2. Listening. A transitioning church is more motivated to do the hard work of listening to God, hearing his call, and discerning his will for the congregation. Prayer, discernment, and seeking God’s spirit involve hard work–the spiritual equivalent of digging ditches and chopping wood. Such gritty foundational work is more likely to happen (or, at least more likely to happen intentionally) during the interim season. There’s something about uncertainty and anxiety that makes us hungrier for God.

The interim season is a time to tell stories about the church, recall the people who shaped the church, and trace God’s hand in the actions and attitudes of the church.

3. Mission. The interim season encourages a church to embrace its mission. Rather than assuming the church has a mission (even if no one can express it), rather than perpetuating a mission that has grown stale or lost traction, transition invites a church to reassess where it is going, what its goals are, and what God expects it to do and be. Stability is hard on mission. Ministries get musty. People entrench. Churches lose momentum. Transition can jump-start churches, challenging them to build a fresh sense of unity and identity around an invigorated sense of mission.

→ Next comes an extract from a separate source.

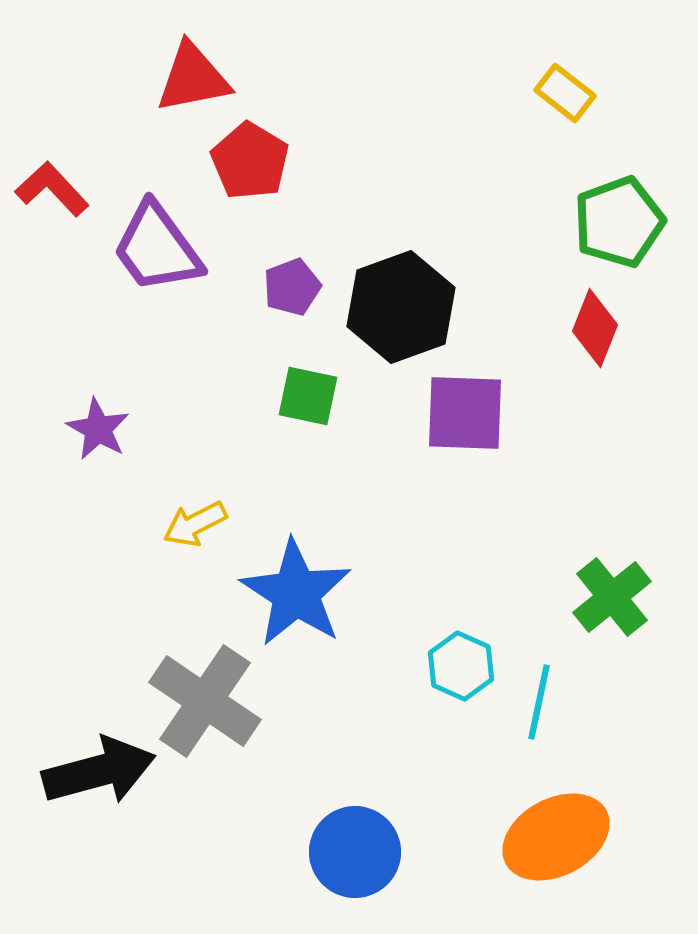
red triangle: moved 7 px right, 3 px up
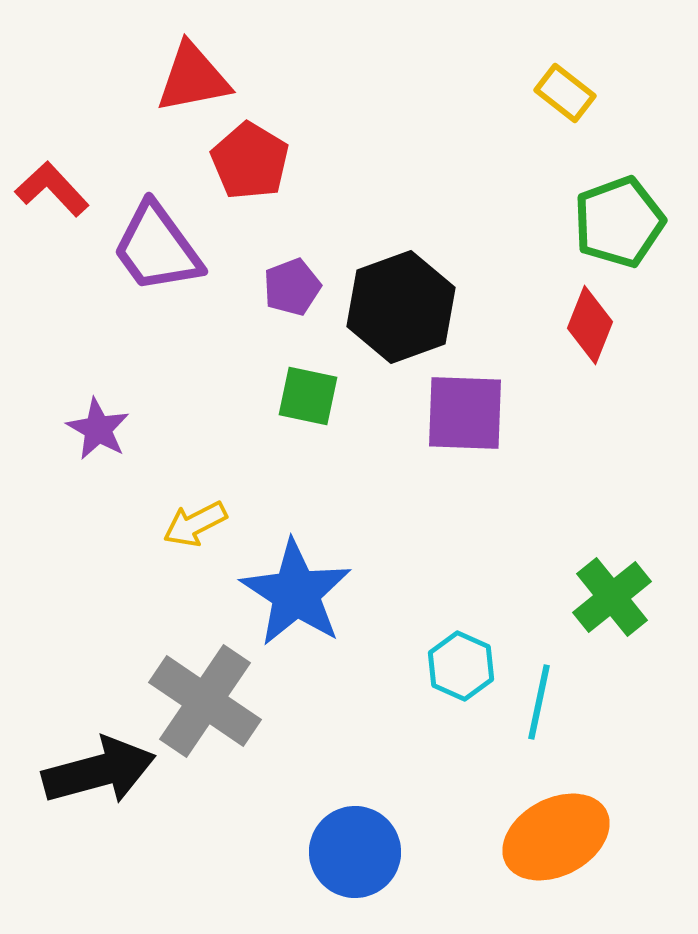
red diamond: moved 5 px left, 3 px up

4. Leadership. The loss of a pulpit minister frequently exposes a vacuum of congregational leadership. I’ve worked with many elderships who–needing to make a change in their pulpit–discover they lack the leadership skills necessary to move a church forward themselves. Vision, planning, implementation, evaluation–common concepts in the business world–are radically different creatures in the environment of the church.

Elders can find themselves flummoxed by the complexity, diversity, and difficulty of leadership in a church context. Transition is a great time for a church’s leaders to assess their strengths and weaknesses, identify their leadership style, recognize the skills and aptitudes they have (or need), and seek help to develop more effective leadership for the church. It is also a great time for new leaders to step forward and fill gaps in the front ranks of God’s army.

Vision, planning, implementation, evaluation–common concepts in the business world–are radically different creatures in the environment of the church.

5. Change. Transitioning churches are more willing to recognize and address “church culture” issues hindering growth and preventing the church from being an effective outpost of the kingdom. Self-assessment is never easy for any church. But comfortable churches rarely engage in meaningful and honest evaluation.

It takes something a bit stressful (like worries for a church’s future) to give churches the courage and motivation to kill a few sacred cows. I remember one church that started with a very informal, highly personal style of worship–anyone could get up and say anything at any time and at any length (And, they did!) Great for a church of 20 people–death for a church of 50 that wants to reach strangers.